À huit heures et demie, il ne faisait pas encore nuit. Le solstice approchait, et c’est à cette époque que s’écoulent les plus longs jours de l’année.

Cependant le ciel était assez couvert. De gros nuages lourds, presque immobiles, s’accumulaient à l’horizon, de ces nuages qui, par les fortes chaleurs, peuvent amener quelque violent orage. La nuit serait sombre, le croissant de la lune ayant déjà disparu vers l’ouest.

John Carpenter n’était pas parti depuis cinq minutes, que la porte de Blue-Fox se rouvrit, et il reparut.

Un homme l’accompagnait, celui qu’on attendait, un matelot de petite taille, vigoureux et trapu, son béret enfoncé presque sur les yeux. Le maître d’équipage l’avait rencontré à cinquante pas de là, comme il se dirigeait vers la taverne, et tous deux étaient immédiatement venus rejoindre Harry Markel.

Corty paraissait avoir fait une longue course à pas précipités. La sueur perlait sur ses joues. Avait-il donc été poursuivi par les agents, et était-il parvenu à les dépister ?

John Carpenter, d’un signe, lui indiqua le coin où se trouvaient Harry Markel et Ranyah Cogh. Il vint aussitôt s’asseoir à la table, et d’un trait avala un verre de wisky.

Évidemment, Corty aurait eu quelque peine à répondre aux questions du capitaine, et il fallait lui permettre de souffler. D’ailleurs, il ne semblait point rassuré, et ses regards ne quittaient pas la porte de la rue, comme s’il se fût attendu à voir paraître une escouade de policemen.
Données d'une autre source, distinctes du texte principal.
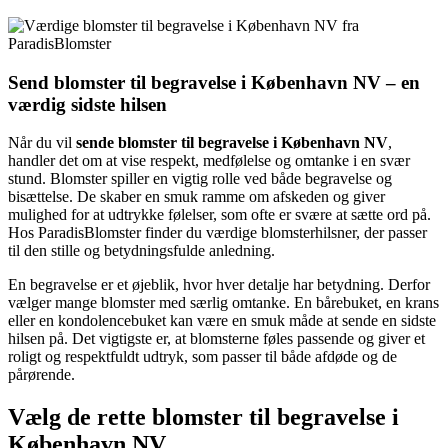
Send blomster til begravelse i København NV – en
værdig sidste hilsen
Når du vil
sende blomster til begravelse i København NV
,
handler det om at vise respekt, medfølelse og omtanke i en svær
stund. Blomster spiller en vigtig rolle ved både begravelse og
bisættelse. De skaber en smuk ramme om afskeden og giver
mulighed for at udtrykke følelser, som ofte er svære at sætte ord på.
Hos ParadisBlomster finder du værdige blomsterhilsner, der passer
til den stille og betydningsfulde anledning.
En begravelse er et øjeblik, hvor hver detalje har betydning. Derfor
vælger mange blomster med særlig omtanke. En bårebuket, en krans
eller en kondolencebuket kan være en smuk måde at sende en sidste
hilsen på. Det vigtigste er, at blomsterne føles passende og giver et
roligt og respektfuldt udtryk, som passer til både afdøde og de
pårørende.
Vælg de rette blomster til begravelse i
København NV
Enfin, lorsqu’il eut repris haleine, Harry Markel lui dit à voix basse :

« Est-ce que tu as été suivi ?…

— Je ne crois pas, répondit-il.

— Y a-t-il des constables dans la rue ?…

— Oui… une douzaine !… Ils fouillent les auberges et ne tarderont pas à visiter Blue-Fox

— En route », dit le cuisinier.

Harry Markel le força de se rasseoir et dit à Corty :

« Tout est prêt ?…

— Tout.

— Le navire est toujours au mouillage ?…

— Toujours, Harry ; et, en traversant le quai, j’ai entendu dire que les passagers de l’Alert étaient arrivés à Queenstown…

— Eh bien, répondit Harry Markel, il faut que nous soyons à bord avant eux…

— Comment ?… demanda Ranyah Cogh.

— Les autres et moi, répliqua Corty, nous avons pu nous emparer d’un canot…

— Où est-il ?… dit Harry Markel.

— À cinq cents pas de la taverne, le long du quai, au bas d’un appontement.

— Et nos compagnons ?…

— Ils nous attendent… Pas un instant à perdre.

— Partons », répondit Harry Markel.

La dépense étant réglée déjà, il n’y avait point à faire venir le patron de l’auberge. Les quatre malfaiteurs pourraient même quitter la salle sans être autrement remarqués, au milieu de l’infernal tumulte.

À ce moment, un grand bruit éclata au dehors, le bruit de gens qui crient et se bousculent.

En homme prudent, qui ne veut point exposer sa clientèle à de fâcheuses surprises, le tavernier entrouvrit la porte et dit :

« Gare… les constables ! »

Sans doute, plusieurs des habitués du Blue-Fox ne désiraient point se trouver en contact avec la police, car il se fit un violent remue-ménage. Trois ou quatre se dirigèrent vers l’issue de derrière.

Un instant après, une douzaine d’agents pénétraient dans la taverne et en refermaient la porte sur eux.

Quant à Harry Markel et à ses trois compagnons, avant d’avoir été aperçus, ils avaient pu quitter la salle.